Transitioning into coaching after his playing days were over, Hannay was appointed to take the reins of the Maroons' under-18's sides in 2016 and 2017 – there mentoring the nucleus of this year's series-winning squad in Pat Carrigan, Tino Fa'asuamaleaui, Murray Taulagi, Tom Gilbert, Corey Horsburgh and J'maine Hopgood.
He's seen firsthand that seeds of Origin success aren't planed in camp – where players have limited time to connect – but are rather forged in the junior ranks, where players get a solid grounding in the fundamentals of what it means to represent their state and play for the jersey.
That rings especially true of the players who featured notably in his junior sides from those two years and have emerged out the other side as household names across Queensland and beyond, despite their initial lack of success.
“I remember we got hammered in both those games," Hannay recalled.
"New South Wales were too good for us, they were unbelievable. But it's not just about that game, right? It's about the future and it's about this development arm that we have here. And even though we might not have won on those occasions, we’re seeing the fruits of it now.
“That's what it's about and that's why we have those programs in place – to create and develop future Origin and stars.
"When there's that nurturing of those guys who are coming through together, you can see it in the way they play and how connected they are. You can see they're not a team that's been thrown together for a game of footy this year; there's a deeper connection than just being picked to play State of Origin this year.
“There's a comfort there with each other that they know each other. It's pretty cool and I'm really happy and proud of those boys to see where they are now.”
Hannay's impact has quickly extended beyond that core group – now influencing some of Queensland's greatest ever contributors as they transition from the playing field to the coaching box.
“We're not NRL coaches so he's had a really big impact on the way we go about it and the little subtleties and little structures in a coaching style,” Maroons coach Billy Slater said.
“He's been a big part of our defence on our edges, and that's a real strength of our game. He's created some principles in and around that, but it's not just the roles that they have focus on, it's everything.”
Brent Woolf was chosen as captain by Hannay in his first Under 18 campaign and caught up with his former coach as his Tweed Seagulls side took part in an opposed session against the Maroons in preparation for Origin III.
Woolf said more than recalling anything football-related Hannay had shared with the junior representative team, the players were instilled with Maroon pride.
“It would probably be just the same stuff he tries to teach these fellas. It's all about being harder than New South Wales, just working for each other and showing a little bit of grit,” the Seagulls hooker said in memory of Hannay.
“It is all about just working hard for each other and not wanting to let each other down. It was more on the team stuff rather than being classy [with your play].
"When you're a Queenslander, what you’re doing working with the team... that's what you'd rather do. You want to have somebody that's going to do their job for the team, not miss any of their jobs or miss any of the things they're supposed to do.
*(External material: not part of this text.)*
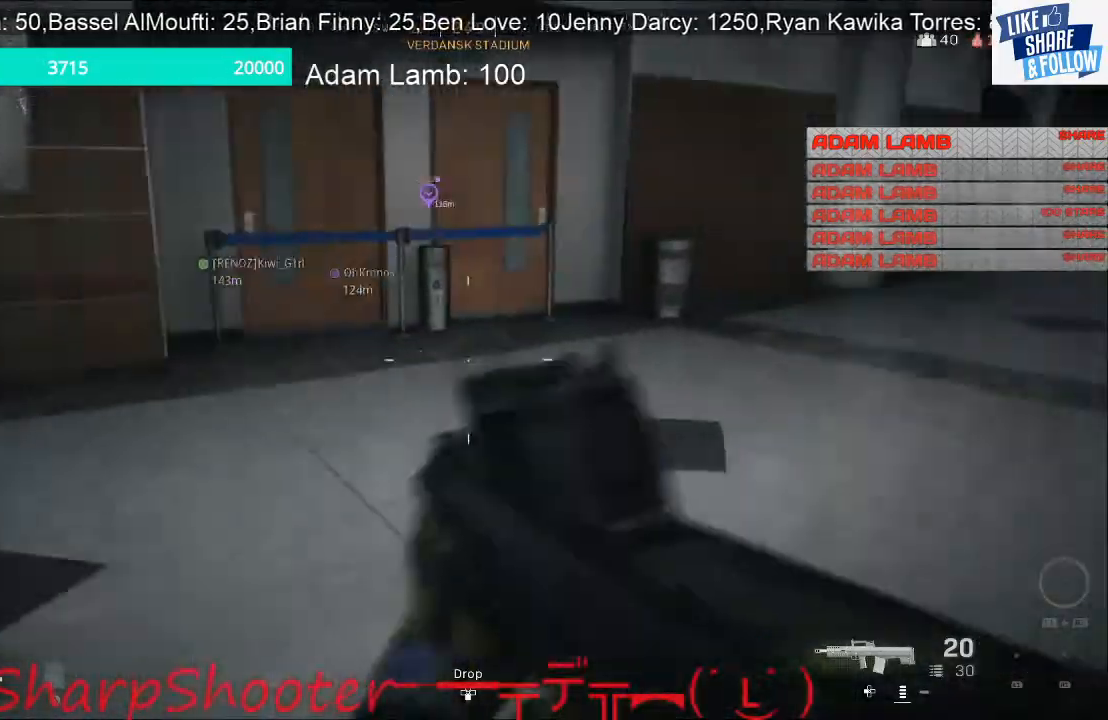
{"buttons": [], "left_stick": "up", "right_stick": "center", "events": [[133, "right_stick", "center"], [267, "right_stick", "right"], [367, "left_stick", "up"], [467, "right_stick", "center"]]}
“It’s about the connection, that's it.”
“One thing we always have to maintain – because we don't have the depth of talent that New South Wales do – is that strength of connection," Hannay said.
"It's so important for us, and these programs are one way of creating connection. It doesn't have to be about club connections at an NRL level.
“We play with a certain spirit that we all know about and we're famous for and those programs ensure that that spirit lives on, because we're indoctrinating the Queensland legacy, culture and values at an early age. It's not always just about winning that game on that night; it's actually about a bigger picture.
“We often don't come out on the right side of the scoreline in those junior rep games, but ultimately, it's about developing these young men to understand what it means to be a Queenslander.
“It's about getting them to understand what it means to represent the jersey so that when they get to the elite level, these lads have their hearts full of pride for Queensland and the jersey."